- WRITTEN TASKS:
A: For each statement below, say whether it agrees with the email thread that follows, answering yes or no and quoting the words of the thread that decide it. (i) The pull option is described as still necessary. (ii) Feedback favored skip as the default mode. (iii) Java and Python are named as creating docker images for now.
B: Print the email thread below from "On Tue, Apr 28, 2020 at 5:03" to "but maybe not.", inclusive.

- QUOTED TEXT:
==*==
On Tue, Apr 28, 2020 at 5:03 PM Robert Bradshaw <[email protected]> wrote:

> On Tue, Apr 28, 2020 at 4:46 PM Hannah Jiang <[email protected]>
> wrote:
>
>> I guess I assumed there was some reason we needed "lightweight images" in
>>> our tests (because licenses take up a lot of space IIRC), but maybe not.
>>> Can you elaborate on the purpose of this option Hannah?
>>
>> Reducing image size is a good reason to have the pull option. There were
>> user requests to create lightweight images. Now I think users can use skip
>> option to create lightweight iamges. pull option is not needed.
>>
>> Then the discussion becomes which one should be the default mode?
>> According to feedback, skip should be the default mode, and change it to
>> add mode when running Jenkins test. And the docker-pull-licenses tag is
>> binary again.
>> It seems like there is an easy way to pass the tag to all Jenkins test,
>> which is adding *context.switches("-Pdocker-pull-licenses"**)* to
>> CommonJobProperties.groovy
>> <https://github.com/apache/beam/blob/master/.test-infra/jenkins/CommonJobProperties.groovy#L150>.
>> I'm not very familiar with Jenkins, does this would work as expected?
>> If it sounds like a bad idea to pass this tag to ALL tests, I would ask
>> help from community to identify those tests which create docker images
>> (Java and Python for now) and pass the tag to the tests.
>>
>
> That could work.
>
> The other question is, how easy would it be for a release manager to
> accidentally push non-compliant images?
==*==
- ROWS:
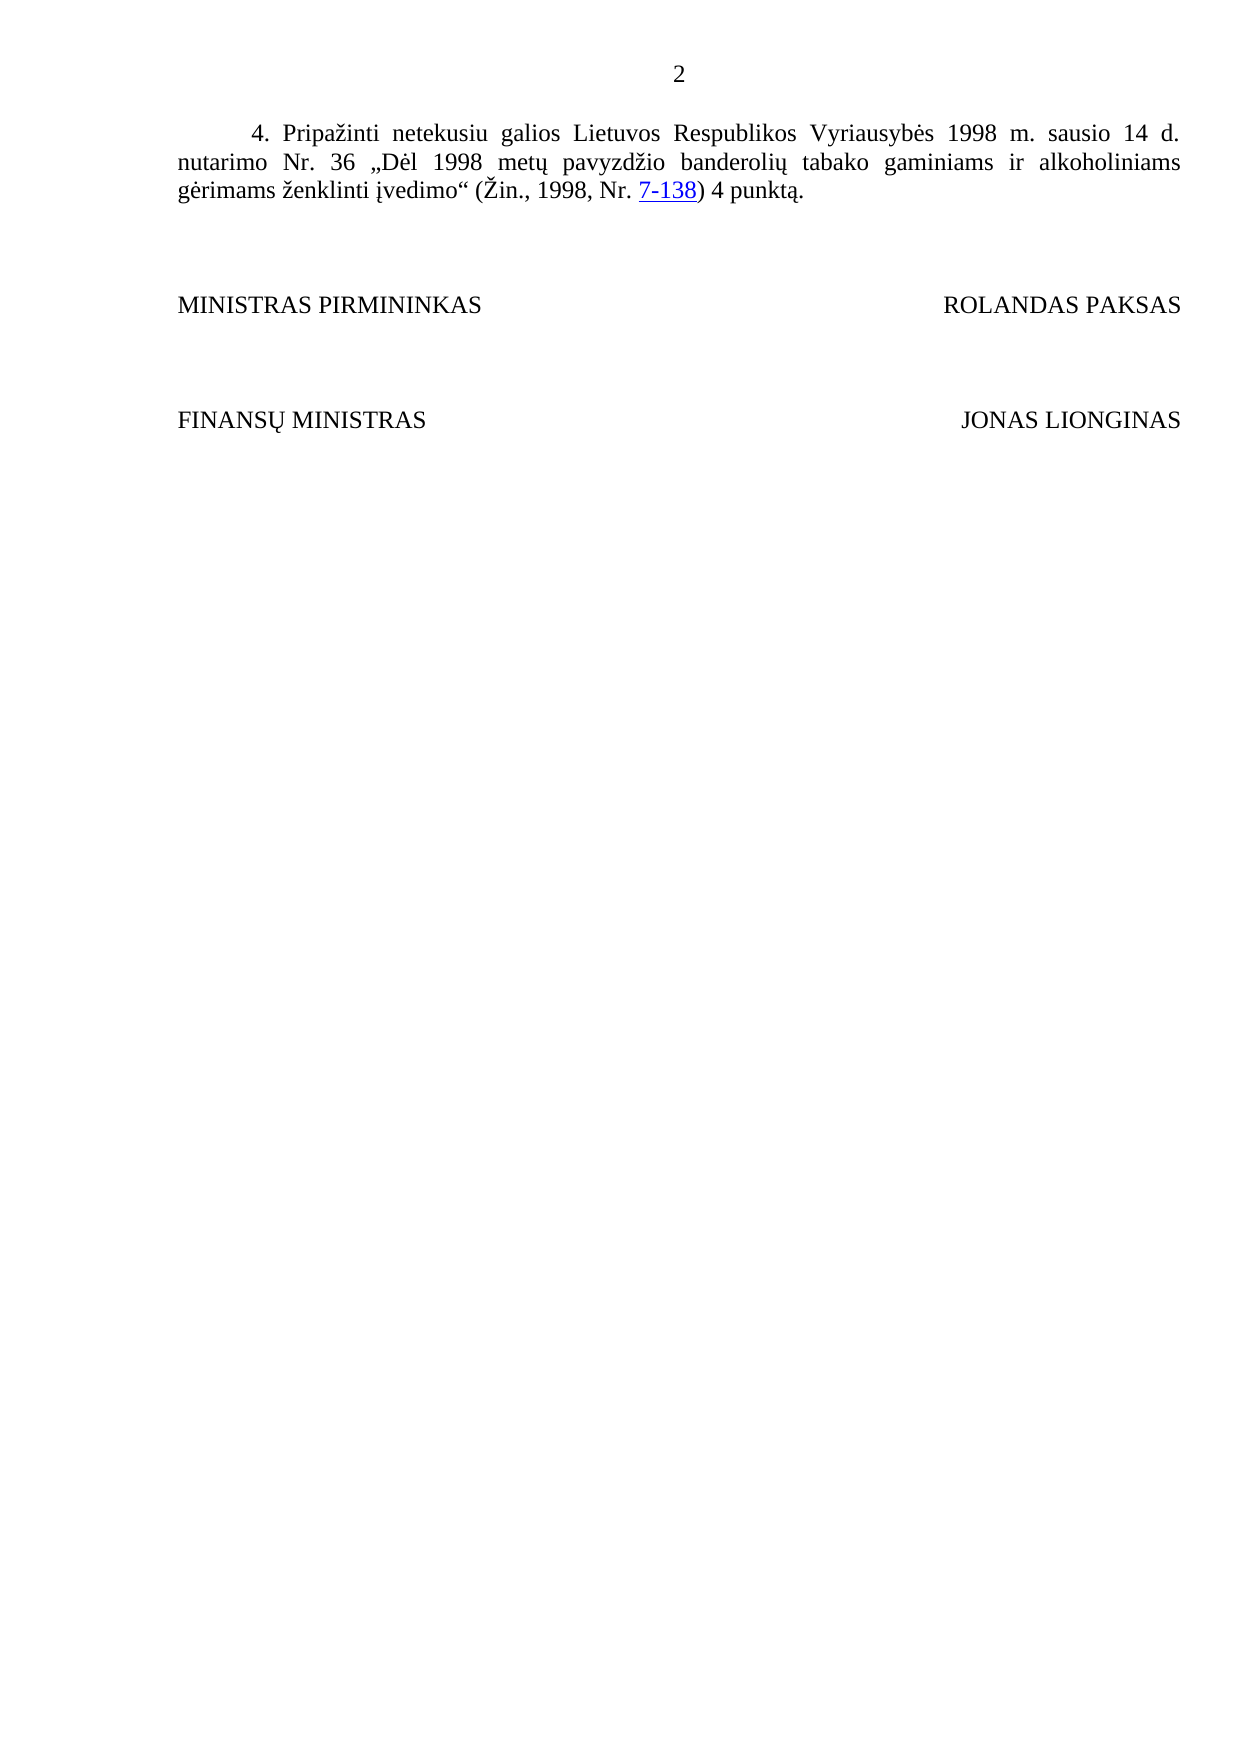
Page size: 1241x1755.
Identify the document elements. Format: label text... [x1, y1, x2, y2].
==*==
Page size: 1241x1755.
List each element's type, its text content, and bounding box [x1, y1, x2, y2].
==*==
- EXERCISE SOLUTIONS:
A:
(i) No: "pull option is not needed."
(ii) Yes: "According to feedback, skip should be the default mode"
(iii) Yes: "(Java and Python for now)"

B:
On Tue, Apr 28, 2020 at 5:03 PM Robert Bradshaw <[email protected]> wrote:

> On Tue, Apr 28, 2020 at 4:46 PM Hannah Jiang <[email protected]>
> wrote:
>
>> I guess I assumed there was some reason we needed "lightweight images" in
>>> our tests (because licenses take up a lot of space IIRC), but maybe not.